Auch den städtischen Grünflächen könnte man den Sparkurs künftig ansehen. Zwar sollen viel frequentierte Anlagen wie etwa der Maille-Park weiter gepflegt werden wie bisher, andere Grünflächen hingegen sollen weniger pflegeintensiv gestaltet werden, etwa mit Blumenwiesen. Manch Baumlücke soll nicht sofort geschlossen und manch Gerät auf Spielplätzen nicht umgehend ersetzt werden.

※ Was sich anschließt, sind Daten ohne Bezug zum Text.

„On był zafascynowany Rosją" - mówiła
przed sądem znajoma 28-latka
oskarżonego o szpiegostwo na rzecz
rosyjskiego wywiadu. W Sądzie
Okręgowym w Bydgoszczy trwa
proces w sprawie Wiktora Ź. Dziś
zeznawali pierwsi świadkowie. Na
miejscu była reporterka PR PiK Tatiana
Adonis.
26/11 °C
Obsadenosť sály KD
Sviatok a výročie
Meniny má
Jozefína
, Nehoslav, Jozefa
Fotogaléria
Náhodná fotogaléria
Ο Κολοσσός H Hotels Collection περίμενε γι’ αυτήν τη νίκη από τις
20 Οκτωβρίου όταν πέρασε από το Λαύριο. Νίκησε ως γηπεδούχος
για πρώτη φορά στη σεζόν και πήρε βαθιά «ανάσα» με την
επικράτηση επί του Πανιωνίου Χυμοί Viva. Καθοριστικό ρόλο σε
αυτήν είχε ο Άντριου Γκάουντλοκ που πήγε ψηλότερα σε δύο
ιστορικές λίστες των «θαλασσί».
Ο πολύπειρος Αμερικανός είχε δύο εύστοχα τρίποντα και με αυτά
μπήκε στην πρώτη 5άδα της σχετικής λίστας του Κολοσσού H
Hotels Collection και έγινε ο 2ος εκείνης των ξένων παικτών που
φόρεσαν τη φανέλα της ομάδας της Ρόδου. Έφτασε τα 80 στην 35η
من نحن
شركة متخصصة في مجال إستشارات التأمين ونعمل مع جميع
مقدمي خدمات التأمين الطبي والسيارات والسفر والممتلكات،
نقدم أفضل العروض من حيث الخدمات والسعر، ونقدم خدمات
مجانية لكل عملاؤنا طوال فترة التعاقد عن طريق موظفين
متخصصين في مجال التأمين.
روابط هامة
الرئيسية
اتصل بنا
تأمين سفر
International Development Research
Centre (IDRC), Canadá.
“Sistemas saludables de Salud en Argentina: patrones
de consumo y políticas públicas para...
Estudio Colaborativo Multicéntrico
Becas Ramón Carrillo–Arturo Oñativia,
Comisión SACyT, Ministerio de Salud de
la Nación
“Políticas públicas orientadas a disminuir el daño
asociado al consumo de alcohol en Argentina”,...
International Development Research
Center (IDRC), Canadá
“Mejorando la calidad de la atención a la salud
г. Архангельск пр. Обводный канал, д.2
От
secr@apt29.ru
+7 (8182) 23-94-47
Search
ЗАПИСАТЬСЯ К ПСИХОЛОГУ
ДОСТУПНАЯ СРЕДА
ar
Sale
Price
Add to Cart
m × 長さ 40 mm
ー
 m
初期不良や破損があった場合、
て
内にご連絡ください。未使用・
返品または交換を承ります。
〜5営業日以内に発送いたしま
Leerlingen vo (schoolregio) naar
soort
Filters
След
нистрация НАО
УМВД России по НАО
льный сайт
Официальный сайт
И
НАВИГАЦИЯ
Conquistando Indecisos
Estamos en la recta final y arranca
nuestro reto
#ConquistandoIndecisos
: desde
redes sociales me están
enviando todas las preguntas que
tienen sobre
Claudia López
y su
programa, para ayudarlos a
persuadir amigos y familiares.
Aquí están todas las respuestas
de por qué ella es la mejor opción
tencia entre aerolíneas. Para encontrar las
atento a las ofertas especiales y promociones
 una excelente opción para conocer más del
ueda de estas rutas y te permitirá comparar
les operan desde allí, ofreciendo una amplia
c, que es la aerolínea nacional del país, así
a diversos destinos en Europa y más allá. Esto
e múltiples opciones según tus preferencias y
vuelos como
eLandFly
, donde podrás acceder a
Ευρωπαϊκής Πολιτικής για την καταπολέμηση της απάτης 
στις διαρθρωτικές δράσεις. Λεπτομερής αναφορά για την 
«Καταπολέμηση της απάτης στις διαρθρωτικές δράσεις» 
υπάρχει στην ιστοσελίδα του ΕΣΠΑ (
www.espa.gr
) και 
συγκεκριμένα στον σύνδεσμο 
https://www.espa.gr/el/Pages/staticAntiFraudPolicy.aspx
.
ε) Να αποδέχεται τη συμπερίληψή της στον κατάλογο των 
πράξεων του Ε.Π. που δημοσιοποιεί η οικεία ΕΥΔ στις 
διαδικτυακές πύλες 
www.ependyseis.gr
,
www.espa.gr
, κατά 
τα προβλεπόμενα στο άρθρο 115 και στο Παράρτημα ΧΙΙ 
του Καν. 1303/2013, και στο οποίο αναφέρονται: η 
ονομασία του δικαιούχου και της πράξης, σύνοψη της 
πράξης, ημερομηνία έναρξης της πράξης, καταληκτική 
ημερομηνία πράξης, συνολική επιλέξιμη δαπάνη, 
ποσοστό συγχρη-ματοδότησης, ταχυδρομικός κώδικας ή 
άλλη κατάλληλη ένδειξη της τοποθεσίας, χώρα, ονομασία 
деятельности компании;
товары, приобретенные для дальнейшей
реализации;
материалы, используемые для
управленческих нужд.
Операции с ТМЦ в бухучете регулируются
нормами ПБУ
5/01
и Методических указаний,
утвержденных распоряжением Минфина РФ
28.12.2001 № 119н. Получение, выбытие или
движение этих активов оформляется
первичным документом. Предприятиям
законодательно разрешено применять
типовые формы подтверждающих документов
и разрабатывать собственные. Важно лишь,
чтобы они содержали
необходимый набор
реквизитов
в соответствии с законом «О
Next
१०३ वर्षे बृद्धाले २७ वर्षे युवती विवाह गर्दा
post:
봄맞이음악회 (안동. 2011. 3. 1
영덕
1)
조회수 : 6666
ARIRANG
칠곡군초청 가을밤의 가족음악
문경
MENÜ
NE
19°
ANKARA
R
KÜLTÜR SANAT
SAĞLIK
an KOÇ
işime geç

Zudem könnte das Laub im Herbst laut Matthias Scheider, Leiter des Grünflächenamts, hin und wieder länger liegenbleiben, außerdem soll der Blumenschmuck am Neuen Rathaus entfallen. „Das wird man spüren, das wird man sehen – und der Bürger wird sich mehr beschweren“, prognostizierte Scheider.
Mehr Einnahmen, weniger Kosten
Einkünfte
Zusätzliche Einnahmen verspricht man sich im Esslinger Tiefbauamt etwa durch Anteile aus dem Einwegkunststofffond, durch die Bewirtschaftung zusätzlicher Parkflächen in der Weststadt und durch eine Vermietung des mobilen Zufahrtsschutzes an andere Kommunen.
Stadtticket
Die Abschaffung des Esslinger Stadttickets im April 2023 hatte zu lautstarker und anhaltender Kritik geführt. Nach langen Diskussionen hatte der Gemeinderat letztlich zugestimmt, das Tagesticket wieder einzuführen – im September 2025 war es soweit. Kaum ist es reaktiviert, schlägt die Stadtverwaltung angesichts der desaströsen Haushaltslage jetzt vor, das Stadtticket wieder abzuschaffen und damit bis zu 760 000 Euro im Jahr zu sparen.